Facebook Ends Conversion Tracking For Ads
Facebook is shutting down the beta version of a conversion tracking tool it launched earlier this year allowing advertisers to track activity on their Web sites after someone clicks or views their ad on Facebook. The aim was to help marketers determine the ROI of Facebook campaigns by tracking actions like registrations or sales driven by ads on the social network.
But in a message this week to advertisers testing the service, Facebook said it was discontinuing conversion tracking "after reviewing extensive feedback from beta participants." Advertisers will be able to collect data through the Facebook tracking tag until Oct. 20 and view historical conversion data through November 1.
But the company noted the change only affects conversion-tracking pixels used outside of Facebook. "We'll continue to automatically track and report on conversions for your Facebook Page or Event," the note stated.
Facebook today confirmed it was pulling the plug on conversion tracking after a seven-month trial. "While we learned a lot from the beta, our focus is not on building a full featured conversion tracking tool," the company said in a statement. "Moving forward, we will continue to invest in tools that help marketers better understand the effectiveness of ads that are social and include social context from friends." In that vein, the company earlier this month launched a new set of metrics in its Ad Manager tool to help advertisers measure the social context of ads by tracking the proportion that include endorsements from friends. That means telling advertisers what percentage of their ads people "Liked" or used to engage with a Facebook Page, event or application.
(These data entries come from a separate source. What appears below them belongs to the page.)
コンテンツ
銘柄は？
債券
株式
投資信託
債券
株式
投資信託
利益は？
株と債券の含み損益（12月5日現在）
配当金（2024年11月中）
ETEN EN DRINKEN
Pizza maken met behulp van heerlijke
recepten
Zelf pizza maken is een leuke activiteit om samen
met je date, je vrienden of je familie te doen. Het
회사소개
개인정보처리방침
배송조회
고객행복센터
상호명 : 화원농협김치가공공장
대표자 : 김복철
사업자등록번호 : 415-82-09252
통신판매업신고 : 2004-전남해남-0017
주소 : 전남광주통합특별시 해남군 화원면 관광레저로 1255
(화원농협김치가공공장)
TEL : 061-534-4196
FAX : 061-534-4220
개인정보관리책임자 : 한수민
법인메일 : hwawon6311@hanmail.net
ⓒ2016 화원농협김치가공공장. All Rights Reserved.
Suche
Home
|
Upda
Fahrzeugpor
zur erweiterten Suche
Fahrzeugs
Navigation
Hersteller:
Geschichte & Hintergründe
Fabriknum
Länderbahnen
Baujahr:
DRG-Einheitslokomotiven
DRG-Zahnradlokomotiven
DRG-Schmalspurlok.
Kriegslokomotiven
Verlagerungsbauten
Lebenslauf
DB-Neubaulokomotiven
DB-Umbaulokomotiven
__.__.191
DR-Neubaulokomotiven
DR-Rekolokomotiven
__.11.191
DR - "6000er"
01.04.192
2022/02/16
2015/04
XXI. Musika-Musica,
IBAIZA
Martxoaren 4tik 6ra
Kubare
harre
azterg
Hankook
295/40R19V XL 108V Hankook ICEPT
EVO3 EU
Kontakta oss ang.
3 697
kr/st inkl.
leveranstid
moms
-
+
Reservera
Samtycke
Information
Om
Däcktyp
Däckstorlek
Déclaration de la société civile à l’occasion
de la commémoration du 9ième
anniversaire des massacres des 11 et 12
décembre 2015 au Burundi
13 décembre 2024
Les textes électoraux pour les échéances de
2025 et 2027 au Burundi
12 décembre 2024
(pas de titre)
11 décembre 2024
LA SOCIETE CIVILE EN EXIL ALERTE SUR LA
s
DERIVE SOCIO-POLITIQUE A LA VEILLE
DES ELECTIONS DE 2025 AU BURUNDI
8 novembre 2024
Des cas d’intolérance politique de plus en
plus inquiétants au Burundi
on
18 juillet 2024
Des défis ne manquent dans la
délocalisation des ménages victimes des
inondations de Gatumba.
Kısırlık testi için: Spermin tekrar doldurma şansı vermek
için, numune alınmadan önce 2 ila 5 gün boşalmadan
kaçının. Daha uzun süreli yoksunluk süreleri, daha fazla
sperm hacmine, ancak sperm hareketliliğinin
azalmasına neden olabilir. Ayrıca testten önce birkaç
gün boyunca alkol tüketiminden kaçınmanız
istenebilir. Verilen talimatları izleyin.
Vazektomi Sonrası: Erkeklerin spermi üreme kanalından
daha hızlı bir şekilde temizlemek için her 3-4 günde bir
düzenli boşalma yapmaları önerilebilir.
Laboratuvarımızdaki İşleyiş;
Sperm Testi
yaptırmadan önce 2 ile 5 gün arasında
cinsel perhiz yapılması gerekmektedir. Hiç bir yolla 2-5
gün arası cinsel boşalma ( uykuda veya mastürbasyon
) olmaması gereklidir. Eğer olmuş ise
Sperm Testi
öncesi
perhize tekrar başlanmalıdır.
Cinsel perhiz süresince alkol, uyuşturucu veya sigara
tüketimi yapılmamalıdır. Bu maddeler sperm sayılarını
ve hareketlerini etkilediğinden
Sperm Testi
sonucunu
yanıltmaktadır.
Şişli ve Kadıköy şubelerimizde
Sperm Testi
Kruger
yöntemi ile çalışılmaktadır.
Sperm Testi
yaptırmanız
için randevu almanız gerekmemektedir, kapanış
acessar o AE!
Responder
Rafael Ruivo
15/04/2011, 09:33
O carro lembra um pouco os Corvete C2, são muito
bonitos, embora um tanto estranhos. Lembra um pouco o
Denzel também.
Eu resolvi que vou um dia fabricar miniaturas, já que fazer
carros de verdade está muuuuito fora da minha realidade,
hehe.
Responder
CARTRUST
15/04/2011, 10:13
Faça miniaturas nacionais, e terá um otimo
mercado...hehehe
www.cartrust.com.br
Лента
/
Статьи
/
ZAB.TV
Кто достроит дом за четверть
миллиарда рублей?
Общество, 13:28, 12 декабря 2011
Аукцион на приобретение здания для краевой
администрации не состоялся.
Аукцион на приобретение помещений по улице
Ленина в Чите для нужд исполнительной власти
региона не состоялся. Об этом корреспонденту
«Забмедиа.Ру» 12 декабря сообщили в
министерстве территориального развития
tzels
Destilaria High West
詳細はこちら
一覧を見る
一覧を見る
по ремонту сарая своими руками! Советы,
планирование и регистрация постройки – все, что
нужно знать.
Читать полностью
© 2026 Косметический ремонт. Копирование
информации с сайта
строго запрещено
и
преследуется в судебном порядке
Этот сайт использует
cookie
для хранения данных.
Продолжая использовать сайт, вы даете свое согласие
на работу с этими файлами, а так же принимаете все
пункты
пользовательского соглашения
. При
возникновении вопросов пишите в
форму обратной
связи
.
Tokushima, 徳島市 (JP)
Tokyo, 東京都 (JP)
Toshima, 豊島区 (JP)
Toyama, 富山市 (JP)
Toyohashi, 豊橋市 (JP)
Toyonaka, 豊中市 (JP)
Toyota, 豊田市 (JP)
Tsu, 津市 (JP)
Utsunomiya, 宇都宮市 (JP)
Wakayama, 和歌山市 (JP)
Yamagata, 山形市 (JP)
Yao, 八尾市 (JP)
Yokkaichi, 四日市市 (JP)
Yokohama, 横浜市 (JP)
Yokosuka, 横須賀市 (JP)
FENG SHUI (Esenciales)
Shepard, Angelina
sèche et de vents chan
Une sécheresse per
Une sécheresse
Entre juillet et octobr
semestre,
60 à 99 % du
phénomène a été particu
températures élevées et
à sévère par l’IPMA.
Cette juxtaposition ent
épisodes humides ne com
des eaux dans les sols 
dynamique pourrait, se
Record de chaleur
With the launch of Facebook's Open Graph and Like buttons for third-party sites earlier this year, some publishers and brands are now starting to integrate Likes more deeply to tailor their sites to specific users and boost results, according to an Ad Age story this week.
There's also Google Analytics. Bulbstorm, which creates branded apps and ad campaigns on Facebook for companies including Intel and Ruiz Foods, said clients often prefer to have reporting done via Google Analytics because that's the Web tracking service they are already using.
Facebook's conversion tracking service, which the company tested, "really seemed to be a redundant offering," said Matt Simpson, marketing director at Bulbstorm. "When you can adapt Google Analytics to track conversions from Facebook or LinkedIn or other sites, that seems to be the preferred model," he added.
Other social media marketing firms are also developing tools to bring greater accountability to advertising on Facebook and other social sites. Buddy Media, for instance, this month announced a partnership with MarketShare Partners to develop analytics tying social marketing initiatives to tangible offline results like increased sales and profitability.